While we all dream of living a debt-free life, there aren’t many people who can afford to buy a house or pay for a university education with saved-up cash alone, for example.
What is good debt?
Good debt is the kind of debt that is an investment and will grow in value or help to generate long-term income. For example, a student loan – these loans generally have a low interest rate compared to other types of debt, plus the money enables you to study, increase your value in the workplace and ultimately raise your potential income.
Taking out a bond in order to buy a property is also considered good debt. With low interest rates, and as long as you choose the property wisely, it should grow in value so that when you have paid off the loan, you have an asset worth more than what you originally paid for (including the interest on the bond).
What is bad debt?
Bad debt is classified as debt that cannot be recovered. In other words, debt incurred to buy things that quickly lose their value and do not generate long-term income. This debt carries higher-interest rates, such as credit card debt, debt incurred to go on holiday and store accounts.

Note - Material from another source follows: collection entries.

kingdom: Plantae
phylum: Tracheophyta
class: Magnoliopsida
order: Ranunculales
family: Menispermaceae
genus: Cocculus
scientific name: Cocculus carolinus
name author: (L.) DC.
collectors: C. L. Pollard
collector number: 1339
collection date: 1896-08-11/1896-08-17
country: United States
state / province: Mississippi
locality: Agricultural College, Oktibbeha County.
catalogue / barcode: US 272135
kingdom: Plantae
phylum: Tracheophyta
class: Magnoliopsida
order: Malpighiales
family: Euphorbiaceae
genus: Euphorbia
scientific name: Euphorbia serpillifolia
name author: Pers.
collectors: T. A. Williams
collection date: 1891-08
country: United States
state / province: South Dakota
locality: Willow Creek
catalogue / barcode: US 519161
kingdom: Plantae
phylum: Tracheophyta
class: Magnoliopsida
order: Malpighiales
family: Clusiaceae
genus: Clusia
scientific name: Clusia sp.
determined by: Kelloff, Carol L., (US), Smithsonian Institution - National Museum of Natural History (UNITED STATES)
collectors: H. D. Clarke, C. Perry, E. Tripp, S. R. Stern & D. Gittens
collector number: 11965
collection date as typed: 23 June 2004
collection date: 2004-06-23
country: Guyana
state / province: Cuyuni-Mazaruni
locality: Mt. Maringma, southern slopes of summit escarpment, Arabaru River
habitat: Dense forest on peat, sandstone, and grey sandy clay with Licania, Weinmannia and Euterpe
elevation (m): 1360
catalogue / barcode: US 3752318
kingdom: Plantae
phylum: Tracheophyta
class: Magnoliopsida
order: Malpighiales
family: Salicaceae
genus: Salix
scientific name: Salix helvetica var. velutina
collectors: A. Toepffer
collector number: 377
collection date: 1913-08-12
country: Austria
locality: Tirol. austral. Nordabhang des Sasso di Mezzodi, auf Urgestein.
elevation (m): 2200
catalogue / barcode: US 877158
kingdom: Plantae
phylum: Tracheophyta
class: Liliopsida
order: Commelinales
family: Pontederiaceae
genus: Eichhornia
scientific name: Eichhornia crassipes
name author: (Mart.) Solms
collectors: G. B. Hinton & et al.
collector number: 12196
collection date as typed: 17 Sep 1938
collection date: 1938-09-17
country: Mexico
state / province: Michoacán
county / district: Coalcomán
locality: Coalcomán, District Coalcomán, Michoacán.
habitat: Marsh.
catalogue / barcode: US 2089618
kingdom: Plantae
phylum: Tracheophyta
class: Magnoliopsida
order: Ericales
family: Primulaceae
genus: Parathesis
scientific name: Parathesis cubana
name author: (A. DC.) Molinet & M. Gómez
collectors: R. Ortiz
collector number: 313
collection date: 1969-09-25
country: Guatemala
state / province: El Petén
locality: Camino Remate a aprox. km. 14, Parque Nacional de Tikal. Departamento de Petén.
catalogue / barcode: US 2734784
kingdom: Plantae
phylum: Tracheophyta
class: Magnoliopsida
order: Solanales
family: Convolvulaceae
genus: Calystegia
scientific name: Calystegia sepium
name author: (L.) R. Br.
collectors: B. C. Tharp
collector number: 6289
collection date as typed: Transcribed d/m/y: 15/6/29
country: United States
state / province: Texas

It’s important to remember that too much debt of any kind – good or bad – will leave you heading straight for a financial disaster. If you are in a position to take on debt for a good reason, do a thorough financial assessment to ensure you can afford the repayments. Always read the terms and conditions of the loan to avoid signing on for extras that you don’t want and can’t afford.
If you’re considering a store card or another credit card, tell yourself that if you can’t afford it and don’t need it, you shouldn’t buy it.